Die EDU ist empört über die wiederholte Zerstörung von Wahlplakaten. Unterdrückte Meinungsäusserung bei Wahlen darf nicht toleriert werden. Klare Worte und ein Verständnis für die inneren Kräfte des Islams sind jetzt gefordert. Nette aber hilflose Blauäugigkeit sollte nicht mit Weltoffenheit, Toleranz und Humanität verwechselt werden.

Medienmitteilung der Liste 32 «Stopp Islamisierung»

Die thematische Wahlkampagne der EDU «Stopp Islamisierung» auf www.stopp-islamisierung.ch findet nicht nur Zustimmung. Damit war zu rechnen. Besorgniserregend ist allerdings, dass die Gegner mit Vandalismus reagieren. Auch das ist bekannt. Die EDU verzeichnet aber wesentlich mehr und wiederholt zerstörte «Stopp-Islamisierung»-Plakate als andere Wahlplakate. Dadurch wird die freie Meinungsäusserung gewaltsam unterdrückt, was gerade bei Wahlen besonders ins Gewicht fällt. Die Plakatzerstörung enthält die Warnung: Wer es wagst, die Islamisierung in Frage zu stellen, muss mit Gewalt rechnen. Damit wird der Tabuisierung der Islamisierung Vorschub geleistet. Was von den Tätern durchaus beabsichtigt sein kann. Dazu kommen auch noch Drohungen gegen die EDU mit Koranzitaten.

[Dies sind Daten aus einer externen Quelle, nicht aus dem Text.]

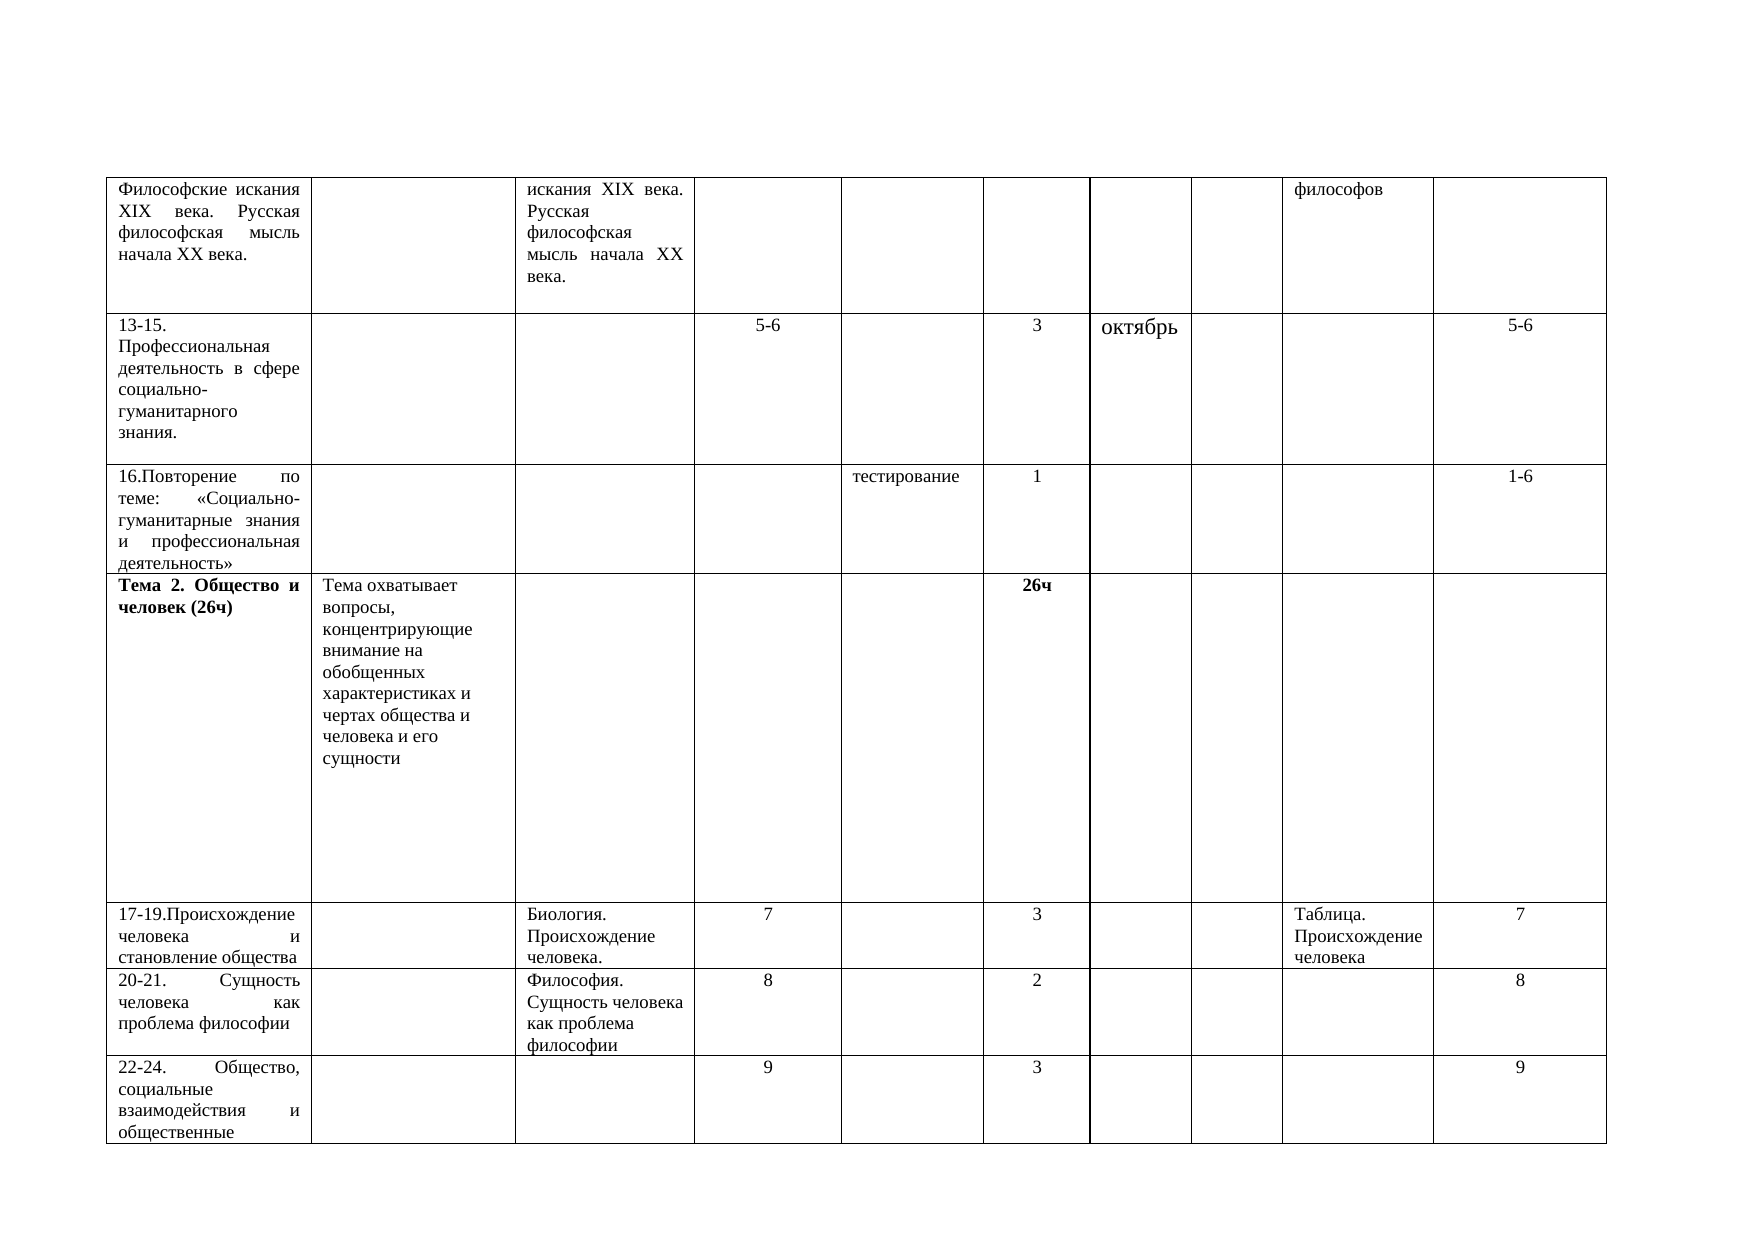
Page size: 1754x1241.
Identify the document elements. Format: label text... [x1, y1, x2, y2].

table_cell 3 [984, 178, 1089, 312]
table_cell [1192, 574, 1282, 902]
table_cell Философия. Сущность человека как проблема философии [516, 969, 694, 1055]
table_cell 7 [695, 903, 841, 968]
table_cell [312, 178, 515, 312]
table_cell [1091, 903, 1191, 968]
table_cell [312, 314, 515, 464]
table_cell 20-21. Сущность человека как проблема философии [107, 969, 311, 1055]
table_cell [107, 1056, 311, 1142]
table_cell 5-6 [695, 314, 841, 464]
table_cell [1283, 314, 1433, 464]
table_cell [1192, 178, 1282, 312]
table_cell [842, 1056, 983, 1142]
table_cell [842, 178, 983, 312]
table_cell 4 [695, 178, 841, 312]
table_cell [516, 1056, 694, 1142]
table_cell [1192, 903, 1282, 968]
table_cell 9 [1434, 1056, 1606, 1142]
table_cell [1192, 465, 1282, 573]
table_cell [1283, 574, 1433, 902]
table_cell [1283, 969, 1433, 1055]
table_cell 9 [695, 1056, 841, 1142]
table_cell [1192, 969, 1282, 1055]
table_cell [1091, 465, 1191, 573]
table_cell [1192, 1056, 1282, 1142]
table_cell 13-15. Профессиональная деятельность в сфере социально-гуманитарного знания. [107, 314, 311, 464]
table_cell [1434, 574, 1606, 902]
table_cell [695, 465, 841, 573]
table_cell [1091, 574, 1191, 902]
table_cell 17-19.Происхождение человека и становление общества [107, 903, 311, 968]
table_cell [842, 574, 983, 902]
table_cell [312, 1056, 515, 1142]
table_cell 8 [695, 969, 841, 1055]
table_cell тестирование [842, 465, 983, 573]
table_cell [842, 314, 983, 464]
table_cell [1283, 465, 1433, 573]
table_cell [312, 969, 515, 1055]
table_cell [1091, 969, 1191, 1055]
table_cell октябрь [1091, 314, 1191, 464]
table_cell 3 [984, 1056, 1089, 1142]
table_cell 2 [984, 969, 1089, 1055]
table_cell 7 [1434, 903, 1606, 968]
table_cell 8 [1434, 969, 1606, 1055]
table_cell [107, 178, 311, 312]
table_cell [516, 465, 694, 573]
table_cell [842, 903, 983, 968]
table_cell [695, 574, 841, 902]
table_cell 1-6 [1434, 465, 1606, 573]
table_cell 1 [984, 465, 1089, 573]
table_cell 3 [984, 314, 1089, 464]
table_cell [516, 178, 694, 312]
table_cell [516, 314, 694, 464]
table_cell Тема 2. Общество и человек (26ч) [107, 574, 311, 902]
table_cell 16.Повторение по теме: «Социально-гуманитарные знания и профессиональная деятельность» [107, 465, 311, 573]
table_cell [1091, 178, 1191, 312]
table_cell Таблица. Происхождение человека [1283, 903, 1433, 968]
table_cell Биология. Происхождение человека. [516, 903, 694, 968]
table_cell 3 [984, 903, 1089, 968]
table_cell [1283, 1056, 1433, 1142]
table_cell 5-6 [1434, 314, 1606, 464]
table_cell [1283, 178, 1433, 312]
table_cell [842, 969, 983, 1055]
table_cell [312, 903, 515, 968]
table_cell [1091, 1056, 1191, 1142]
table_cell 4 [1434, 178, 1606, 312]
table_cell Тема охватывает вопросы, концентрирующие внимание на обобщенных характеристиках и чертах общества и человека и его сущности [312, 574, 515, 902]
table_cell [1192, 314, 1282, 464]
table_cell 26ч [984, 574, 1089, 902]
table_cell [516, 574, 694, 902]
table_cell [312, 465, 515, 573]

Die Mär vom friedliebenden Islam kann nicht aufrechterhalten werden, solange wir täglich Zeugen werden von Gewalt im Namen Allahs: angedroht, vollzogen und verherrlicht. Tatsache ist: Je konsequenter jemand den Koran befolgen möchte, desto gewaltbereiter wird er, um Allahs Herrschaft auszubreiten. Denn die wirkungsmächtigste Koraninterpretation ist das Leben des Propheten Mohammed. Die Eroberung der Welt durch den Islam wird darum zwangsläufig eine blutige Sache, wie IS in Syrien und Boko-Haram in Nigeria demonstrieren. Deshalb bleibt der friedliche Islam eine unterlegene Strömung. Sie wird den Nachfolgern des Propheten zuerst zum Opfer fallen, dann alle andern, die sich nicht der Scharia unterwerfen.

Diesen Gefahren für friedliebende Muslime und alle Nichtmuslime müssen die Politiker in die Augen schauen. Zu oft wird aber nette, hilflose und blauäugige Naivität zelebriert und mit Weltoffenheit, Toleranz und Humanität verwechselt.

Darum braucht es jetzt die EDU-Kampagne «Stopp Islamisierung». Denn es steht viel mehr auf dem Spiel, als wiederholt zerstörte Wahlplakate.